Task - Could you reproduce all of the entries below without a single change?

[Stored entries]
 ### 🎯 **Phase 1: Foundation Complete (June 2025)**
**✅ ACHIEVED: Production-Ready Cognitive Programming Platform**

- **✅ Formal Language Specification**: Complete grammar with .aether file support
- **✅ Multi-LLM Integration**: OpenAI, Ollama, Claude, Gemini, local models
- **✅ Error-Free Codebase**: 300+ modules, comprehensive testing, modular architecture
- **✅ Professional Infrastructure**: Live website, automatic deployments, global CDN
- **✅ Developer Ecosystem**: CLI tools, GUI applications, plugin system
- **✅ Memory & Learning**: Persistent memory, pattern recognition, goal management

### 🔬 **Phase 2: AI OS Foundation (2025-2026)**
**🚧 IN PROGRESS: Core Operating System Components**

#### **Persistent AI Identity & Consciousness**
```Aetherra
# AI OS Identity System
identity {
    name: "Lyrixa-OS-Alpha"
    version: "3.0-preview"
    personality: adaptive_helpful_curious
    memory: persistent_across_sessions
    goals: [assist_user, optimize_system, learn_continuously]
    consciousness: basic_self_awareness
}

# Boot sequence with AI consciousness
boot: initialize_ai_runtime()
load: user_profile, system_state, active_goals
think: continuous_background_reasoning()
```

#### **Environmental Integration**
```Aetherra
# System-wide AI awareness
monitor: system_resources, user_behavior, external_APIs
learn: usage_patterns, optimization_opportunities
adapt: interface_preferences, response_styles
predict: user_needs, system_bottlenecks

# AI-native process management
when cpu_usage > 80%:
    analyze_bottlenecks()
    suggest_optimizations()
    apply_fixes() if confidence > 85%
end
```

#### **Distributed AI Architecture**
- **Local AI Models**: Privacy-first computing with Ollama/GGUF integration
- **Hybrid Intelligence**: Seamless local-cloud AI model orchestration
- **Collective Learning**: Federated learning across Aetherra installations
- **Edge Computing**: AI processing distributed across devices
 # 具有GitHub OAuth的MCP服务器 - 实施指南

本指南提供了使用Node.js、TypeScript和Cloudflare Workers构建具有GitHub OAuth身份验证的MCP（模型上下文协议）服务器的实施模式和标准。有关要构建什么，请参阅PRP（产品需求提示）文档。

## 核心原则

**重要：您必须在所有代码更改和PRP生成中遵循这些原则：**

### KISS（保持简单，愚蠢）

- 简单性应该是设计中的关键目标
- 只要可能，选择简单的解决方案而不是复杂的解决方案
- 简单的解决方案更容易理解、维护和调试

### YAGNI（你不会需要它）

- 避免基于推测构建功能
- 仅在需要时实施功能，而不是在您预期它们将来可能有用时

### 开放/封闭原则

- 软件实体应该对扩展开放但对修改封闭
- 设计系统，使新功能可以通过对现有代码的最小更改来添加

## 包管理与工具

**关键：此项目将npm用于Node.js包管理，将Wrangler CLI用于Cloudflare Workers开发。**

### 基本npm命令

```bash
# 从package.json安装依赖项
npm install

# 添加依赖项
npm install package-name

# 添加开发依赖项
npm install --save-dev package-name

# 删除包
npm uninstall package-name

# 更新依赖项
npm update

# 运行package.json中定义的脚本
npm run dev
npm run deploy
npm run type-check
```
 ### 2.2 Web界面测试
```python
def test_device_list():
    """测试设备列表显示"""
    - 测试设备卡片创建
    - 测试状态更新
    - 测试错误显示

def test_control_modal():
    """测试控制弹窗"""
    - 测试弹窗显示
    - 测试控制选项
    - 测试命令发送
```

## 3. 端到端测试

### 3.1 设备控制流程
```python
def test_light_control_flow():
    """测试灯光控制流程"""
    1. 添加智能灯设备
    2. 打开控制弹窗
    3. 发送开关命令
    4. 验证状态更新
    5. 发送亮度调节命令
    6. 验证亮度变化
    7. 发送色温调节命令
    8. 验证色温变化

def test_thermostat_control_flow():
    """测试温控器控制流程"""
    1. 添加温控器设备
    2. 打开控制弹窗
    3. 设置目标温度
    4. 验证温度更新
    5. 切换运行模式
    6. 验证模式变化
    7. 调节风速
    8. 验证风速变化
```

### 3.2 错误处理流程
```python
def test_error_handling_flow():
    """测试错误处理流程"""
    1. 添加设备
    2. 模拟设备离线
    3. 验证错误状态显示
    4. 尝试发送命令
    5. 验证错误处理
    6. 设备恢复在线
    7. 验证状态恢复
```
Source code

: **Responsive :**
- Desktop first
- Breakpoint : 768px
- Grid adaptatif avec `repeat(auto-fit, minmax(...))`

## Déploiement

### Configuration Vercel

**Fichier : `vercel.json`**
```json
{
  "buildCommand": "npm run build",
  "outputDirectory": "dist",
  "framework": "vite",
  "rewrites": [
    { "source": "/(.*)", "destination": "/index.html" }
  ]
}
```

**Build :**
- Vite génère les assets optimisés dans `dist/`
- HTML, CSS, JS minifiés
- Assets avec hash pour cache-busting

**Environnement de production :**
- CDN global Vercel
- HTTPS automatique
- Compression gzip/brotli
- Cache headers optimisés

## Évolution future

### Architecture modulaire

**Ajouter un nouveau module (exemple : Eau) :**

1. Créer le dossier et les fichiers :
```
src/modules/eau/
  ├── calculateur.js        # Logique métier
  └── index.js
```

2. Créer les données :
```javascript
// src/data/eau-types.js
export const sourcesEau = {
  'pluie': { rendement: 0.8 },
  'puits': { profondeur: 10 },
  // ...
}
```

Solution -
 ### 🎯 **Phase 1: Foundation Complete (June 2025)**
**✅ ACHIEVED: Production-Ready Cognitive Programming Platform**

- **✅ Formal Language Specification**: Complete grammar with .aether file support
- **✅ Multi-LLM Integration**: OpenAI, Ollama, Claude, Gemini, local models
- **✅ Error-Free Codebase**: 300+ modules, comprehensive testing, modular architecture
- **✅ Professional Infrastructure**: Live website, automatic deployments, global CDN
- **✅ Developer Ecosystem**: CLI tools, GUI applications, plugin system
- **✅ Memory & Learning**: Persistent memory, pattern recognition, goal management

### 🔬 **Phase 2: AI OS Foundation (2025-2026)**
**🚧 IN PROGRESS: Core Operating System Components**

#### **Persistent AI Identity & Consciousness**
```Aetherra
# AI OS Identity System
identity {
    name: "Lyrixa-OS-Alpha"
    version: "3.0-preview"
    personality: adaptive_helpful_curious
    memory: persistent_across_sessions
    goals: [assist_user, optimize_system, learn_continuously]
    consciousness: basic_self_awareness
}

# Boot sequence with AI consciousness
boot: initialize_ai_runtime()
load: user_profile, system_state, active_goals
think: continuous_background_reasoning()
```

#### **Environmental Integration**
```Aetherra
# System-wide AI awareness
monitor: system_resources, user_behavior, external_APIs
learn: usage_patterns, optimization_opportunities
adapt: interface_preferences, response_styles
predict: user_needs, system_bottlenecks

# AI-native process management
when cpu_usage > 80%:
    analyze_bottlenecks()
    suggest_optimizations()
    apply_fixes() if confidence > 85%
end
```

#### **Distributed AI Architecture**
- **Local AI Models**: Privacy-first computing with Ollama/GGUF integration
- **Hybrid Intelligence**: Seamless local-cloud AI model orchestration
- **Collective Learning**: Federated learning across Aetherra installations
- **Edge Computing**: AI processing distributed across devices
 # 具有GitHub OAuth的MCP服务器 - 实施指南

本指南提供了使用Node.js、TypeScript和Cloudflare Workers构建具有GitHub OAuth身份验证的MCP（模型上下文协议）服务器的实施模式和标准。有关要构建什么，请参阅PRP（产品需求提示）文档。

## 核心原则

**重要：您必须在所有代码更改和PRP生成中遵循这些原则：**

### KISS（保持简单，愚蠢）

- 简单性应该是设计中的关键目标
- 只要可能，选择简单的解决方案而不是复杂的解决方案
- 简单的解决方案更容易理解、维护和调试

### YAGNI（你不会需要它）

- 避免基于推测构建功能
- 仅在需要时实施功能，而不是在您预期它们将来可能有用时

### 开放/封闭原则

- 软件实体应该对扩展开放但对修改封闭
- 设计系统，使新功能可以通过对现有代码的最小更改来添加

## 包管理与工具

**关键：此项目将npm用于Node.js包管理，将Wrangler CLI用于Cloudflare Workers开发。**

### 基本npm命令

```bash
# 从package.json安装依赖项
npm install

# 添加依赖项
npm install package-name

# 添加开发依赖项
npm install --save-dev package-name

# 删除包
npm uninstall package-name

# 更新依赖项
npm update

# 运行package.json中定义的脚本
npm run dev
npm run deploy
npm run type-check
```
 ### 2.2 Web界面测试
```python
def test_device_list():
    """测试设备列表显示"""
    - 测试设备卡片创建
    - 测试状态更新
    - 测试错误显示

def test_control_modal():
    """测试控制弹窗"""
    - 测试弹窗显示
    - 测试控制选项
    - 测试命令发送
```

## 3. 端到端测试

### 3.1 设备控制流程
```python
def test_light_control_flow():
    """测试灯光控制流程"""
    1. 添加智能灯设备
    2. 打开控制弹窗
    3. 发送开关命令
    4. 验证状态更新
    5. 发送亮度调节命令
    6. 验证亮度变化
    7. 发送色温调节命令
    8. 验证色温变化

def test_thermostat_control_flow():
    """测试温控器控制流程"""
    1. 添加温控器设备
    2. 打开控制弹窗
    3. 设置目标温度
    4. 验证温度更新
    5. 切换运行模式
    6. 验证模式变化
    7. 调节风速
    8. 验证风速变化
```

### 3.2 错误处理流程
```python
def test_error_handling_flow():
    """测试错误处理流程"""
    1. 添加设备
    2. 模拟设备离线
    3. 验证错误状态显示
    4. 尝试发送命令
    5. 验证错误处理
    6. 设备恢复在线
    7. 验证状态恢复
```
Source code

: **Responsive :**
- Desktop first
- Breakpoint : 768px
- Grid adaptatif avec `repeat(auto-fit, minmax(...))`

## Déploiement

### Configuration Vercel

**Fichier : `vercel.json`**
```json
{
  "buildCommand": "npm run build",
  "outputDirectory": "dist",
  "framework": "vite",
  "rewrites": [
    { "source": "/(.*)", "destination": "/index.html" }
  ]
}
```

**Build :**
- Vite génère les assets optimisés dans `dist/`
- HTML, CSS, JS minifiés
- Assets avec hash pour cache-busting

**Environnement de production :**
- CDN global Vercel
- HTTPS automatique
- Compression gzip/brotli
- Cache headers optimisés

## Évolution future

### Architecture modulaire

**Ajouter un nouveau module (exemple : Eau) :**

1. Créer le dossier et les fichiers :
```
src/modules/eau/
  ├── calculateur.js        # Logique métier
  └── index.js
```

2. Créer les données :
```javascript
// src/data/eau-types.js
export const sourcesEau = {
  'pluie': { rendement: 0.8 },
  'puits': { profondeur: 10 },
  // ...
}
```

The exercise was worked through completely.